Besides the fact that it is impractical to expect every websurfer to memorize the privacy policy of every website they visit (even though this policies aren't worth the HTML their written in), many people do not have the technical savvy to block cookies and do selective filtering while others while find it too onerous.
Why should people have to jump through technical hoops to stopping people from spying on them...are we at war?
Also Web Bugs can be used to track you without setting off cookie alarms. If you don't believe me see if this page sets off any cookie alarms in your browser. What is your technical response to this? Require everyone use Junkbuster to block all offsite images just so as to browse the web?
Seems like that would make the average person go through a lot of trouble just so that companies doen't spy on them.
Criminal Reasons:
But I'm even more uncomfortable with the idea of the government regulating what websites can and can't do.
But you are comfortable with anyone with forty bucks being able to track other people's addresses, phone numbers, date of birth, social security number, criminal record, credit history and more without regulation? Identity theft is already rather commonplace and it is now possible to get very detailed information about people with the scantiest information (phone number and name) and ruin them for life. I can do a reverse number lookup and get your address, do a lookup and find your birthday, look up your mortgage history, get your social security number and in essence become you. How many places identify people with a social security number and address/phone number combo?
Logical Reasons:
It's no longer news that the dotcomm crash has occured and NASDAQ is now facing a bear market. Off course what this means is that several dotcomms that have spent million$ of VC dollars giving away free or reduced price products are now stuck between a rock and a hard place. Suddenly we have all these companies that have nothing of value to show investors except customer demographic information and eyeballs. Expecting these companies to respect the privacy of these eyeballs is asking the chicken to watch the henhouse. Sites that sell customer information or violate customers privacy in other ways (spam, spam, spam) are no longer the exception but the rule.

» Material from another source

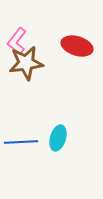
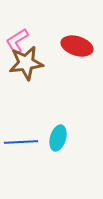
pink L-shape: rotated 20 degrees clockwise
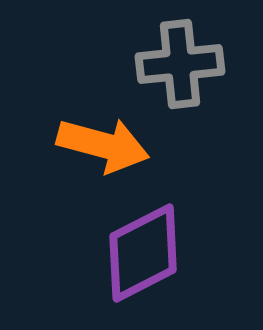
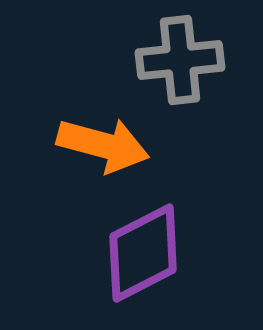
gray cross: moved 4 px up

PS: You block doubleclick cookies but how many other companies have similar policies that you don't know about? How do you plan to deal with the fact that Netscape's browser tracks all your downloads or the Real fiasco? As long as it is not illegal companies will do everything and anything to violate our privacy. You cannot relying on the fact that some enterprising hacker finds some software spy because for every piece of spyware that is found there are many more undiscovered.
Don't get me wrong, I'm sensitive about privacy too, which is why I have doubleclick.net cookies blocked. But I'm even more uncomfortable with the idea of the government regulating what websites can and can't do. Look at COPPA -- that's supposed to protect children's privacy, but it's preventing them from using ICQ or visiting Thomas The Tank Engine's web site. And the people who don't care about their privacy shouldn't be forced to have privacy just because other people wnat it.
We don't really have rights unless we have the right to sign those rights away.